Borrelia texasensis

Scientific classification (Candidatus)
- Domain: Bacteria
- Kingdom: Pseudomonadati
- Phylum: Spirochaetota
- Class: Spirochaetia
- Order: Spirochaetales
- Family: Borreliaceae
- Genus: Borrelia
- Species: B. texasensis
- Binomial name: Borrelia texasensis Lin et al. 2005
- Synonyms: Borreliella texasensis

= Borrelia texasensis =

- Genus: Borrelia
- Species: texasensis
- Authority: Lin et al. 2005
- Synonyms: Borreliella texasensis

Species of prokaryote

Candidatus Borrelia texasensis is a proposed new strain of the spirochaete Borrelia.

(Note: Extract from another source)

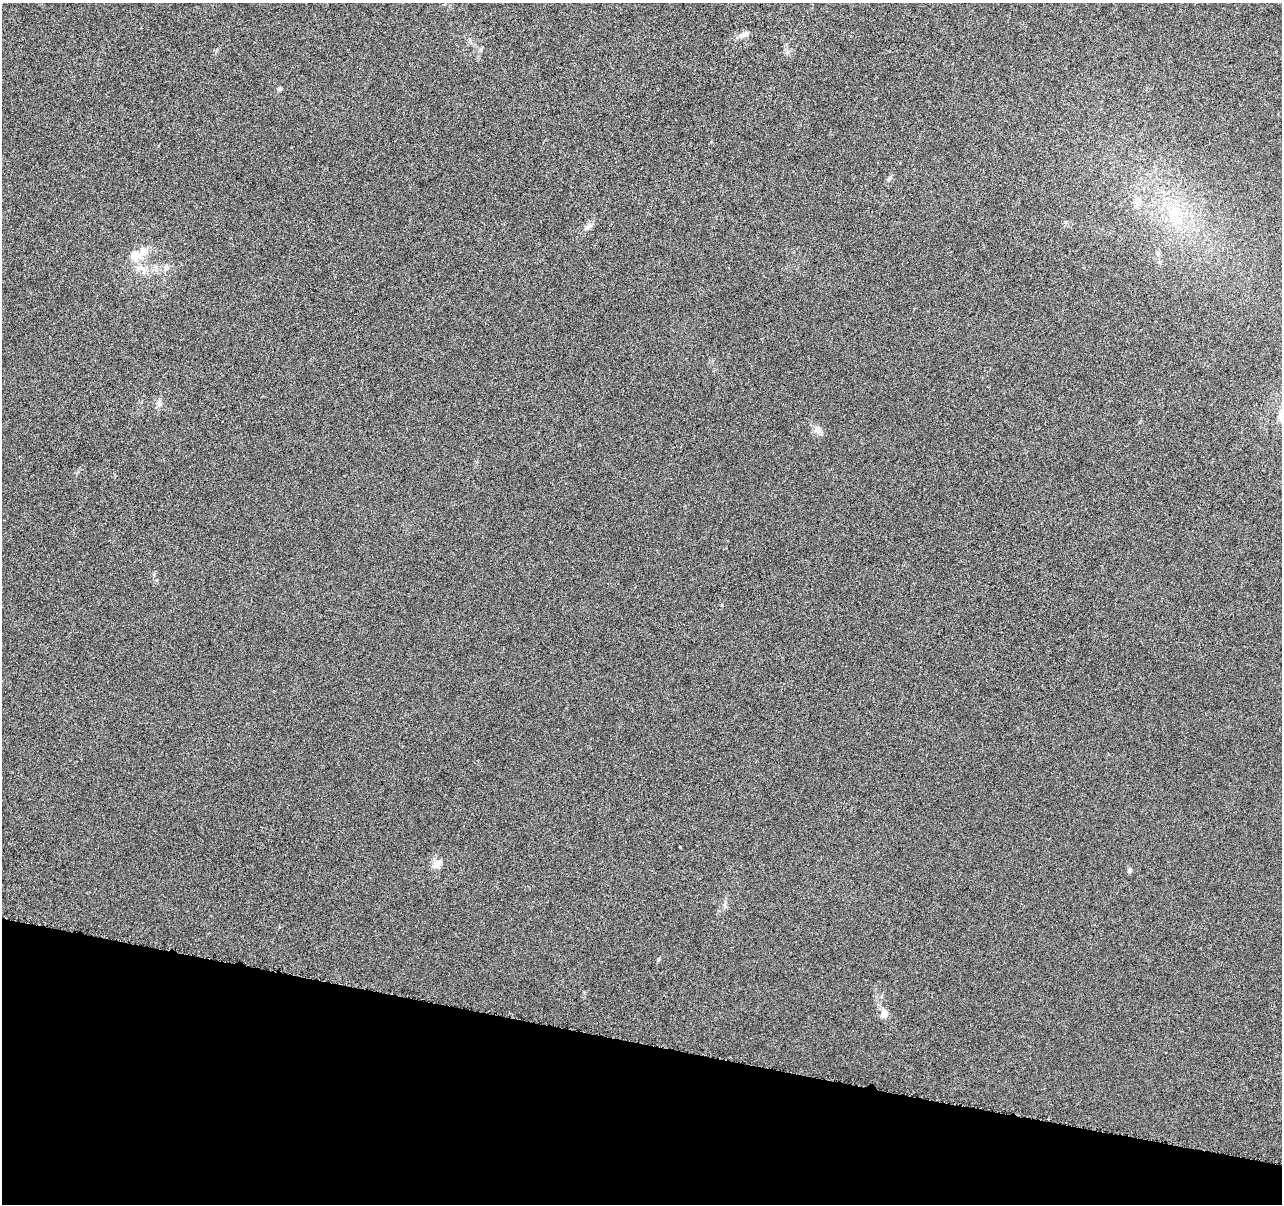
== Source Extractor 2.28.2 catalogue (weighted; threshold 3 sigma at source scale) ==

C. B. texasensis was "isolated in March 1998 from an adult male Dermacentor variabilis tick feeding on a coyote from Webb County, Texas." According to the discovering researchers from Georgia Southern University's Institute of Arthropodology and Parasitology, "It differs from other borreliae based on the banding patterns obtained by randomly amplified polymorphic DNA (RAPD) analysis" along with several other variations including morphological changes identified under electron microscope. The researchers were "unable to revive frozen cultures, so cannot meet the requirements of the Bacteriological Code to deposit viable type material at two different culture collections" leading to the use of the candidatus prefix.